Tuesday, May 22, 2012

Post 7




"Well, it don't do nobody no good to disappoint a customer, nosirree.  When a door-to-door man had to give up the trade or moved on to a better route, they did their best to hand on their business to one of their young'uns, or to a cousin or to somebody else who they could depend on.  There was somethin' like a special tie between the door-to-door men and the families they served, which don't exist no more.  It's a sad, sad thing really, to see what it's all come to."
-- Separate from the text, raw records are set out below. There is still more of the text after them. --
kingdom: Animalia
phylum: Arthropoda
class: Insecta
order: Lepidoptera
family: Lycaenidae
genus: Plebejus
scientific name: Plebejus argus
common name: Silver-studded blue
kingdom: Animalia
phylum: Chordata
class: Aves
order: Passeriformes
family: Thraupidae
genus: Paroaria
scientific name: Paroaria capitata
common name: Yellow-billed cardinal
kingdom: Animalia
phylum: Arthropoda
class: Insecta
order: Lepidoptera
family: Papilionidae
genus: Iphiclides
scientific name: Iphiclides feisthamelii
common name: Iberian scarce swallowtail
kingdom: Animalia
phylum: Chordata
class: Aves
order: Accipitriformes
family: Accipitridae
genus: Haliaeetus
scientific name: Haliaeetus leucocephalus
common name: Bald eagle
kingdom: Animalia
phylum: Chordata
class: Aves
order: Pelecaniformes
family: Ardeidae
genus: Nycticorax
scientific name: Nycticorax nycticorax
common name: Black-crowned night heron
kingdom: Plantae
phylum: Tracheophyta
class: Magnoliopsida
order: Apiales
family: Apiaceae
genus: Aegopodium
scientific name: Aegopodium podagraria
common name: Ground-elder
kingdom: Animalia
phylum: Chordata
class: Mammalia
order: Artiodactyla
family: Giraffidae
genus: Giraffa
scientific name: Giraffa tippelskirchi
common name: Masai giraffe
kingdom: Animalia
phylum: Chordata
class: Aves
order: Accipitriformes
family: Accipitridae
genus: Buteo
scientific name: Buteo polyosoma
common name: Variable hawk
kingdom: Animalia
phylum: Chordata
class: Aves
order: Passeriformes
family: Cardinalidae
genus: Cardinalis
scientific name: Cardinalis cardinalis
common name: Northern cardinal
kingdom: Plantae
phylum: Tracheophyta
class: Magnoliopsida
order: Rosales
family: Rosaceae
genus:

"My husband was a friend of them families, even the white ones.  Before the war, being friends with white folks was rare indeed, but my husband was thought well of by blacks folks and whites folks alike."
"In small towns all people seem to get along better.  People are noticed more and are respected more, and that's a fact.  It would have been more likely for the sun not to rise one morning than for the Egg Man not to be in Trustville on a Saturday."
"Respect is very important for an Egg Man?" I asked, ever in search of a quote.
"Oh, he weren't always been the Egg Man.  For a long, long time he was the Egg Boy, until folks found out that the Egg Boy had young'uns old enough to be able to help him with his business."
The old couple chuckled together.
I took a few more pictures of their jollity.
"Was your father an Egg Man?" I asked.
"No, my daddy was a coal miner and died young in a cave in."  Even in this revelation there was something to find humorous.  He smiled.  "My Momma liked to say He couldn't of been buried deeper for cheaper."
With these words the man looked at his wife to give her strength.  It was obvious that something good or bad was affecting the woman emotionally.  I decided not to go there...yet.
"Tell me about your childhood," I asked in a rather fake merry tone.
"When I weren't not even half grown, my Momma got sickly and we didn't have two nickels to rub together."
"But they was too proud to accept any charity," said Esther.
"Still am.  I don’t take no charity and I don’t offer none neither.  That way folks stay equal don't you see."
"Any siblings?"
"Any what?" he asked, his brow wrinkled.
"Brothers or sisters."
"I had me a older sister, named Huldah.  In the good book, Huldah was a profetess.  Anyhow, she left home during the depression.  She just walked off barefoot one day, and found work with a woman who took men's suits and cut them up and redone 'em up into women's suits, by gettin' rid of the worn seats and knees, don't you see.  People did stuff like that back then.  Times was hard, real hard."
"Times was hard.  Everybody did what they had to do, otherwise their kids would have starved slap to death," said Esther, nodding at her own recollection.
"I have never been hungry in my life," recalled Jeremias.  "For a while I wondered what it would be like if I had children and had to worry about them goin' hungry."
"Do you have young'uns of your own?" asked Esther of me.
"No, ma'am."
"Why not?" she asked as if I were being accused of a crime.